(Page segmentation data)
--*--
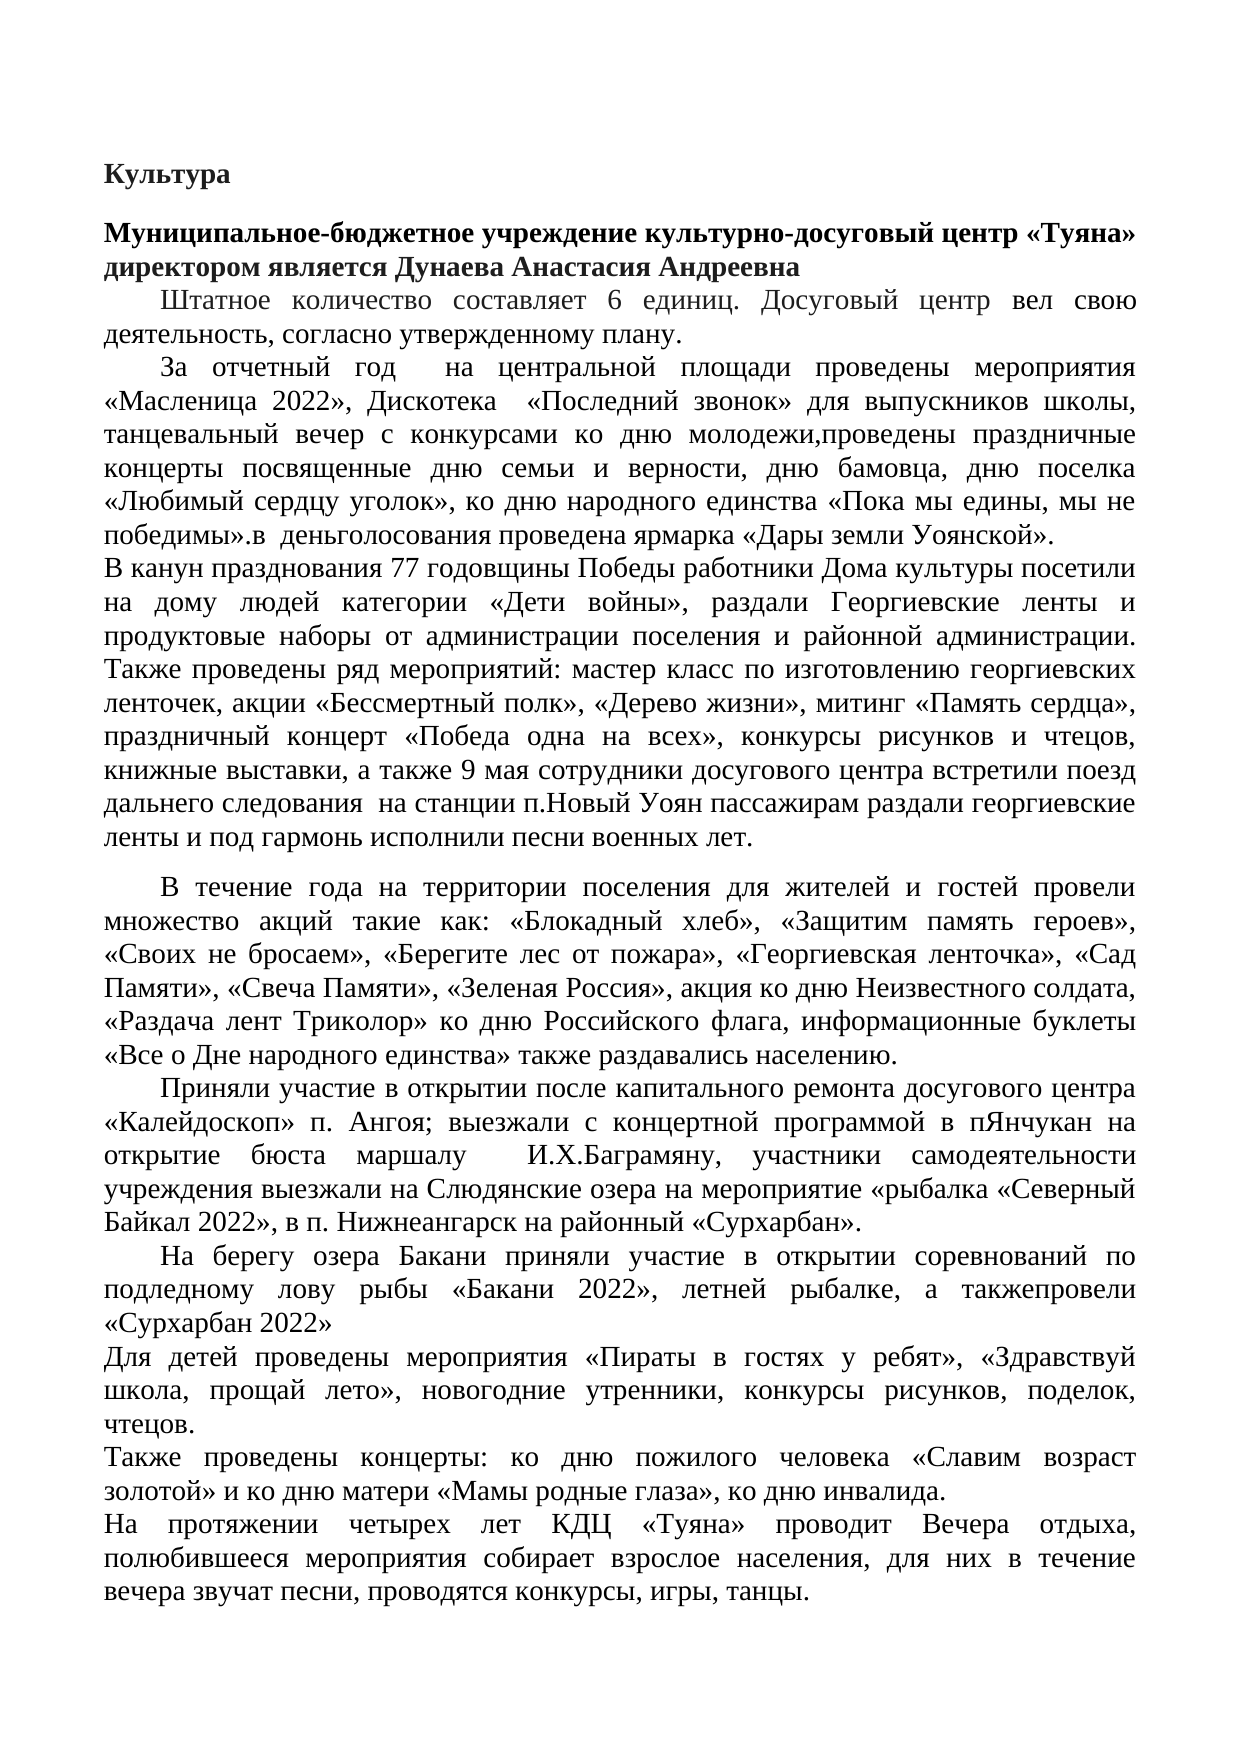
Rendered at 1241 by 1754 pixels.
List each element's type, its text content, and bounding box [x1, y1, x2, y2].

text В течение года на территории поселения для жителей и гостей провели множество акций такие как: «Блокадный хлеб», «Защитим память героев», «Своих не бросаем», «Берегите лес от пожара», «Георгиевская ленточка», «Сад Памяти», «Свеча Памяти», «Зеленая Россия», акция ко дню Неизвестного солдата, «Раздача лент Триколор» ко дню Российского флага, информационные буклеты «Все о Дне народного единства» также раздавались населению. [103, 869, 1137, 1070]
text В канун празднования 77 годовщины Победы работники Дома культуры посетили на дому людей категории «Дети войны», раздали Георгиевские ленты и продуктовые наборы от администрации поселения и районной администрации. Также проведены ряд мероприятий: мастер класс по изготовлению георгиевских ленточек, акции «Бессмертный полк», «Дерево жизни», митинг «Память сердца», праздничный концерт «Победа одна на всех», конкурсы рисунков и чтецов, книжные выставки, а также 9 мая сотрудники досугового центра встретили поезд дальнего следования на станции п.Новый Уоян пассажирам раздали георгиевские ленты и под гармонь исполнили песни военных лет. [103, 551, 1137, 852]
text Для детей проведены мероприятия «Пираты в гостях у ребят», «Здравствуй школа, прощай лето», новогодние утренники, конкурсы рисунков, поделок, чтецов. [103, 1339, 1137, 1439]
text Муниципальное-бюджетное учреждение культурно-досуговый центр «Туяна» директором является Дунаева Анастасия Андреевна [103, 191, 1137, 282]
text Также проведены концерты: ко дню пожилого человека «Славим возраст золотой» и ко дню матери «Мамы родные глаза», ко дню инвалида. [103, 1439, 1137, 1506]
text Культура [103, 118, 1137, 189]
text На берегу озера Бакани приняли участие в открытии соревнований по подледному лову рыбы «Бакани 2022», летней рыбалке, а такжепровели «Сурхарбан 2022» [103, 1238, 1137, 1339]
text На протяжении четырех лет КДЦ «Туяна» проводит Вечера отдыха, полюбившееся мероприятия собирает взрослое населения, для них в течение вечера звучат песни, проводятся конкурсы, игры, танцы. [103, 1506, 1137, 1607]
text За отчетный год на центральной площади проведены мероприятия «Масленица 2022», Дискотека «Последний звонок» для выпускников школы, танцевальный вечер с конкурсами ко дню молодежи,проведены праздничные концерты посвященные дню семьи и верности, дню бамовца, дню поселка «Любимый сердцу уголок», ко дню народного единства «Пока мы едины, мы не победимы».в деньголосования проведена ярмарка «Дары земли Уоянской». [103, 349, 1137, 551]
text Штатное количество составляет 6 единиц. Досуговый центр вел свою деятельность, согласно утвержденному плану. [103, 282, 1137, 349]
text Приняли участие в открытии после капитального ремонта досугового центра «Калейдоскоп» п. Ангоя; выезжали с концертной программой в пЯнчукан на открытие бюста маршалу И.Х.Баграмяну, участники самодеятельности учреждения выезжали на Слюдянские озера на мероприятие «рыбалка «Северный Байкал 2022», в п. Нижнеангарск на районный «Сурхарбан». [103, 1070, 1137, 1238]
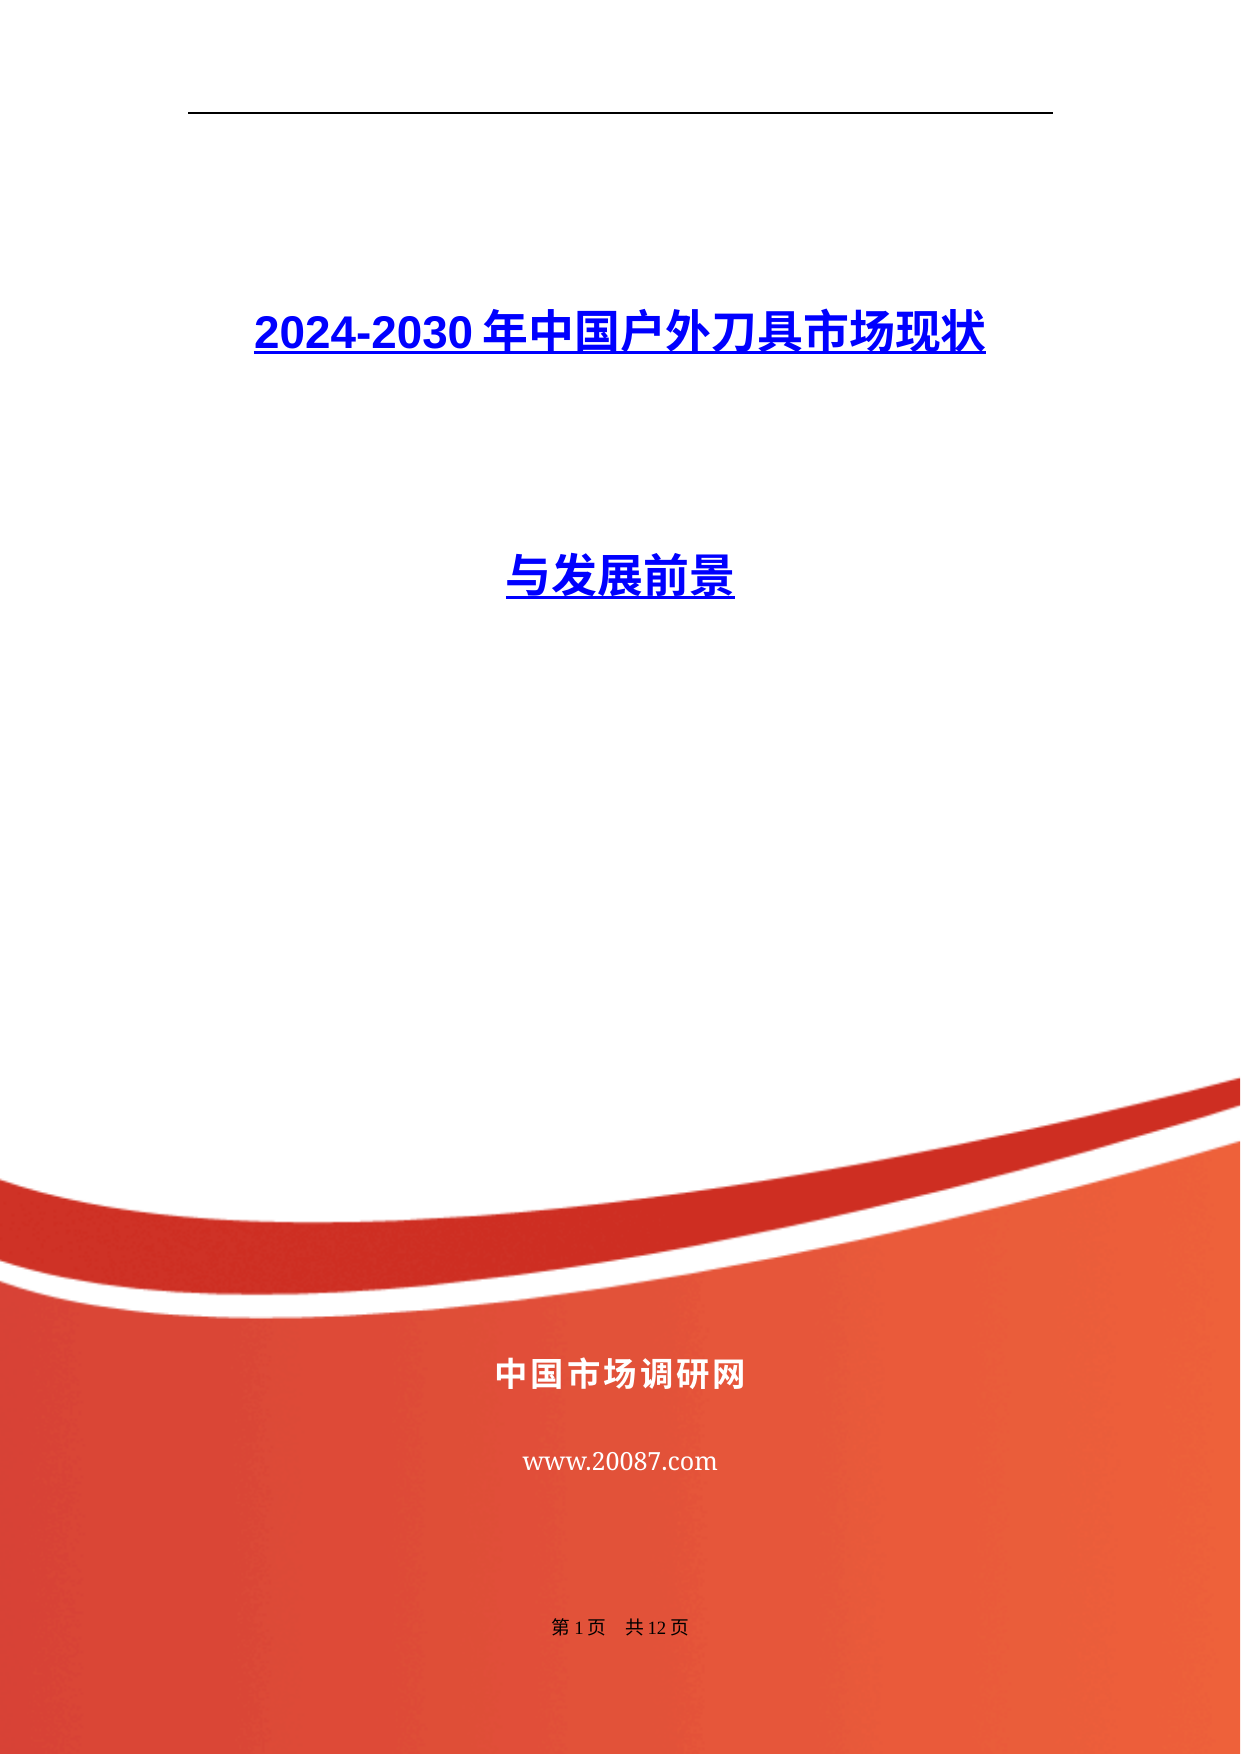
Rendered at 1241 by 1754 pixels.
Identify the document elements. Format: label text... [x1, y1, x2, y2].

picture [0, 1006, 1241, 1754]
text www.20087.com [187, 1428, 1053, 1493]
table_header 2024-2030年中国户外刀具市场现状与发展前景 [188, 207, 1053, 773]
subtitle 中国市场调研网 [187, 1339, 1053, 1404]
--*--
Task prompt:
What is needed is the count of lines in the records that include the word "открытии", with no other text.

Completed task:
2